Tijdens een klinische proef met gezonde vrijwilligers konden Chassaing en zijn team vervolgens aantonen dat we niet allemaal gelijk zijn als het gaat om emulgatoren. Sommige mensen, die als emulgatorgevoelig worden beschouwd, hebben een microbiota die er zeer reactief op is, terwijl anderen een microbiota lijken te hebben die volledig resistent is tegen hun negatieve effecten. Gezien de alomtegenwoordigheid van deze klasse van voedingsadditieven in ons moderne dieet, is het noodzakelijk geworden om deze variaties in gevoeligheid tussen individuen beter te begrijpen, om een betere darm- en stofwisselingsgezondheid te bevorderen.
Met dit doel voor ogen is het team van Chassaing erin geslaagd om de gevoeligheid van een bepaalde persoon voor een emulgator te voorspellen, door een diepgaande analyse van hun microbiota uit te voeren.
Om dit te doen, ontwikkelden de onderzoekers een laboratoriummicrobiotamodel dat in staat is om de menselijke microbiota te reproduceren. Dit model stelde de onderzoekers in staat om het effect van CMC op verschillende microbiota in vitro te testen.
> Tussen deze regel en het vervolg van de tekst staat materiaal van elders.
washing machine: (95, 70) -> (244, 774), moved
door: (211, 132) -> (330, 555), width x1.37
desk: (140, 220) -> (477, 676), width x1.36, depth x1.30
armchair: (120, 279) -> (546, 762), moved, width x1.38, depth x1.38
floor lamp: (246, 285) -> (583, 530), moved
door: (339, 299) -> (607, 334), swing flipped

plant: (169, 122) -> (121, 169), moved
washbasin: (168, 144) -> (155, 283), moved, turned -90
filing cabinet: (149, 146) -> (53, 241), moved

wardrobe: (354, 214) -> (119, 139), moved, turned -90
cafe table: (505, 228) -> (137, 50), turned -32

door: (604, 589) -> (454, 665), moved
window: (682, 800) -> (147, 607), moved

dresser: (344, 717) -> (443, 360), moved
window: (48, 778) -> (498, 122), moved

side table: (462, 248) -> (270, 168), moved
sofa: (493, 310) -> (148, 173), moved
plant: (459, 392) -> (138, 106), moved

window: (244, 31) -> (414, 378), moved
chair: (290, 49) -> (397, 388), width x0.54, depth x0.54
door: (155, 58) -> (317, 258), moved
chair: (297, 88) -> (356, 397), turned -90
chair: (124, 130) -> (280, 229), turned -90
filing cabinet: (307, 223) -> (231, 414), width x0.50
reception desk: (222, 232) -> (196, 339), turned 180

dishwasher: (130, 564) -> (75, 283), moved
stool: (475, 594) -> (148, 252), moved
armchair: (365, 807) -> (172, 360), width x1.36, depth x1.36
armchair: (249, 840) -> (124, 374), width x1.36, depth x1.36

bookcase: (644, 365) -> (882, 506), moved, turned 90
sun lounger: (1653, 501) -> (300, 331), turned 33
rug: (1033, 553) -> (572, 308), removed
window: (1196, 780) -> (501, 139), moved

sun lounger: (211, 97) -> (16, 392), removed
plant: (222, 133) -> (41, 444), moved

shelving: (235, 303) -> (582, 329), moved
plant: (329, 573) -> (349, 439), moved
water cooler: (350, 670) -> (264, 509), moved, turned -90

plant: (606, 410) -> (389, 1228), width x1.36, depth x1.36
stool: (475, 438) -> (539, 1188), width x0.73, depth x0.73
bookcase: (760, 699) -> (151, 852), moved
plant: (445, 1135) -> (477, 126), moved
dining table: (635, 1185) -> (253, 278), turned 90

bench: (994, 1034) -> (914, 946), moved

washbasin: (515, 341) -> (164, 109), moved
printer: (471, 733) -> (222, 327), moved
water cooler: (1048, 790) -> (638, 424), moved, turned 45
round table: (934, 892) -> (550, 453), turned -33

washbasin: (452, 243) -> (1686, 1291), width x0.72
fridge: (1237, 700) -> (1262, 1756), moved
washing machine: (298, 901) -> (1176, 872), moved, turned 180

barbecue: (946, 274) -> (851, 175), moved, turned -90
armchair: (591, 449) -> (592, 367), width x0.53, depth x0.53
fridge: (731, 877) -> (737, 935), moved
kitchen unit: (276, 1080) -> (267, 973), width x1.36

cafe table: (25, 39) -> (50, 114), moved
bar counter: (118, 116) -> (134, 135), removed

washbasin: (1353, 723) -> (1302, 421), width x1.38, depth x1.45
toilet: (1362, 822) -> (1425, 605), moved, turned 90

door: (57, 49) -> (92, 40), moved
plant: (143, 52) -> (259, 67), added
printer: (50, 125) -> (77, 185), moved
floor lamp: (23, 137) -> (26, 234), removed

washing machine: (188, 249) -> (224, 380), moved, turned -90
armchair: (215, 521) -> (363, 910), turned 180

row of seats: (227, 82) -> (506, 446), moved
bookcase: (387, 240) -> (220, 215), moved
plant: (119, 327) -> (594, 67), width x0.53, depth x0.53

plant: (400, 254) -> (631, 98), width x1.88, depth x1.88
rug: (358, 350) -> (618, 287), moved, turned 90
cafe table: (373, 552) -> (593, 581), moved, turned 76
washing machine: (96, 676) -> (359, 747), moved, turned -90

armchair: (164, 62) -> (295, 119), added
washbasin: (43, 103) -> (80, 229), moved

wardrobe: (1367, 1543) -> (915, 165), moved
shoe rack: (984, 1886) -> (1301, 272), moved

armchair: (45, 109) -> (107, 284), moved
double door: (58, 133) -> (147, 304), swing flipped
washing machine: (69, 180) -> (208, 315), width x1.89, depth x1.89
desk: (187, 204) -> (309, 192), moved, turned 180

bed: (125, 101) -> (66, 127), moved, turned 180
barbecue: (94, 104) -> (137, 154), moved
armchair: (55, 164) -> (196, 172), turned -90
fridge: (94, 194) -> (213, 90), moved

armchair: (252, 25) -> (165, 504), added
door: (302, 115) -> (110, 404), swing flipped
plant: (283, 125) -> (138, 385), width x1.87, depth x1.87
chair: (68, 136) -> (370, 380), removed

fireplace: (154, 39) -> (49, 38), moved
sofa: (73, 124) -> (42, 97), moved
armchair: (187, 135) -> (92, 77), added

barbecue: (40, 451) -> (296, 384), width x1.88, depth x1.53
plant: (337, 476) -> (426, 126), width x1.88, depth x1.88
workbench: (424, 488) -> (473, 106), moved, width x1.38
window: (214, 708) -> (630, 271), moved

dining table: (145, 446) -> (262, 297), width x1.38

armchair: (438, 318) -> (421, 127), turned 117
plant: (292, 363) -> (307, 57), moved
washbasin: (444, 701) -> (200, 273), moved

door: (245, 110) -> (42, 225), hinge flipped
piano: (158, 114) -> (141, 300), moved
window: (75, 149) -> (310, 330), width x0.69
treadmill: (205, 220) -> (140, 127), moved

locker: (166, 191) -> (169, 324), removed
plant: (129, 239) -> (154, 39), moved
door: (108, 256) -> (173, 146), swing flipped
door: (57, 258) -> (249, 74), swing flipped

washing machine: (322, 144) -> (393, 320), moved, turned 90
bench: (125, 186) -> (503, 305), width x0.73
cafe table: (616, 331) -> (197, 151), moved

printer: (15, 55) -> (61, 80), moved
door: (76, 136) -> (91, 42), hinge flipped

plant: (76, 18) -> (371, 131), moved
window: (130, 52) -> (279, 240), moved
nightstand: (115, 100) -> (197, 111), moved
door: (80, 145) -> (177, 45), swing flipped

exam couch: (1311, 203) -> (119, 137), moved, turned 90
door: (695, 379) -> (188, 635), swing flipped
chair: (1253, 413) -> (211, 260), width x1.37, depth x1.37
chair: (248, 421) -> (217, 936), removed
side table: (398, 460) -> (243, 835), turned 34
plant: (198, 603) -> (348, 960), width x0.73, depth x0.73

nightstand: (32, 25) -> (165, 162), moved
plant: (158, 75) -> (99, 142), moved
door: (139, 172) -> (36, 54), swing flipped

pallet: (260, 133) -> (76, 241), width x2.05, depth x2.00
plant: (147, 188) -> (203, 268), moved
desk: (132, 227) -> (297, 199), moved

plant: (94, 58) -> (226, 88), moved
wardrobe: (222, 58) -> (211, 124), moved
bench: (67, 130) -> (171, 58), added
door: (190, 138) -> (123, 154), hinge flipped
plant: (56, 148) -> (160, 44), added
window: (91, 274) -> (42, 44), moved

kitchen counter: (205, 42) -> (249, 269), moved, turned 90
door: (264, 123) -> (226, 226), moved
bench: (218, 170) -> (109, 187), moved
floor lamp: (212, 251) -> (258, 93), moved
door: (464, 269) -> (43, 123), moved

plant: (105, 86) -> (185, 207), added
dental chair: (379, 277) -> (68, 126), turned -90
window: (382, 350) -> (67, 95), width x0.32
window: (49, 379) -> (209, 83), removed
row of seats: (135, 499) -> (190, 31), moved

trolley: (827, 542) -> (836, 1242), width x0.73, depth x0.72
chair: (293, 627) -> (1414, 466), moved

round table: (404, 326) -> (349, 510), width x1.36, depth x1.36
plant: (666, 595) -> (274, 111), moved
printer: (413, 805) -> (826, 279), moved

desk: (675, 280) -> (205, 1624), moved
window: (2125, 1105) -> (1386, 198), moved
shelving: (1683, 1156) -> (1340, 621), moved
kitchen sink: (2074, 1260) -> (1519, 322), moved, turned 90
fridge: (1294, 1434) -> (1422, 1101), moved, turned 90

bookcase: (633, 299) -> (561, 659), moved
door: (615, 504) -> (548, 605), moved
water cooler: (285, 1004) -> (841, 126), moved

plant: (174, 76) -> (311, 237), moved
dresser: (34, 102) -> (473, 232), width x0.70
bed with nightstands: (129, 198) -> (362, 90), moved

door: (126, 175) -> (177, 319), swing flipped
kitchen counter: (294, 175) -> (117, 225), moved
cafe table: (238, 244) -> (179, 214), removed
Hier observeerden ze ook dat een bepaalde microbiota gevoelig of resistent kan zijn voor CMC. Bovendien was het mogelijk om de voorspelde gevoeligheid van een bepaalde microbiota perfect te valideren dankzij microbiota-overdrachtsbenaderingen in een muizenmodel, met de observatie dat alleen die microbiota waarvan voorspeld werd dat ze gevoelig waren voor emulgatoren, in feite ernstige colitis konden veroorzaken bij dieren die CMC consumeerden.
Met behulp van ontlastingsmonsters identificeerden de onderzoekers vervolgens een specifieke signatuur (analyse van het bacteriële DNA in onze darmflora) van gevoeligheid voor CMC, waardoor het mogelijk werd om door middel van eenvoudige moleculaire analyses perfect te voorspellen of een bepaalde microbiota gevoelig of resistent is voor deze emulgator.
‘Deze ontdekkingen zouden in de nabije toekomst kunnen worden gebruikt om iemands gevoeligheid of resistentie voor emulgatoren te bepalen, om iedereen een passend voedingsprogramma aan te bieden, legt Chassaing uit, leider van een Inserm-onderzoeksteam bij Institut Pasteur en laatste auteur van de studie.
‘Het detecteren van deze gevoeligheid bij gezonde mensen zou ook kunnen helpen om het begin van bepaalde darmstoornissen te voorkomen – en bij patiënten de progressie van de ziekte te voorkomen of de symptomen ervan te verminderen.’
De wetenschappers zullen nu een veel groter cohort patiënten met de ziekte van Crohn gebruiken om deze voorspellende benaderingen van de gevoeligheid van een bepaalde patiënt voor deze additieven te valideren. Ze zullen nu ook proberen de moleculaire redenen voor deze gevoeligheid voor emulgatoren te verklaren en benaderingen identificeren die gericht zijn op het aanpassen van de individuele gevoeligheid ervoor.
[1]Bij bewerkte producten wordt CMC ook wel E466 genoemd.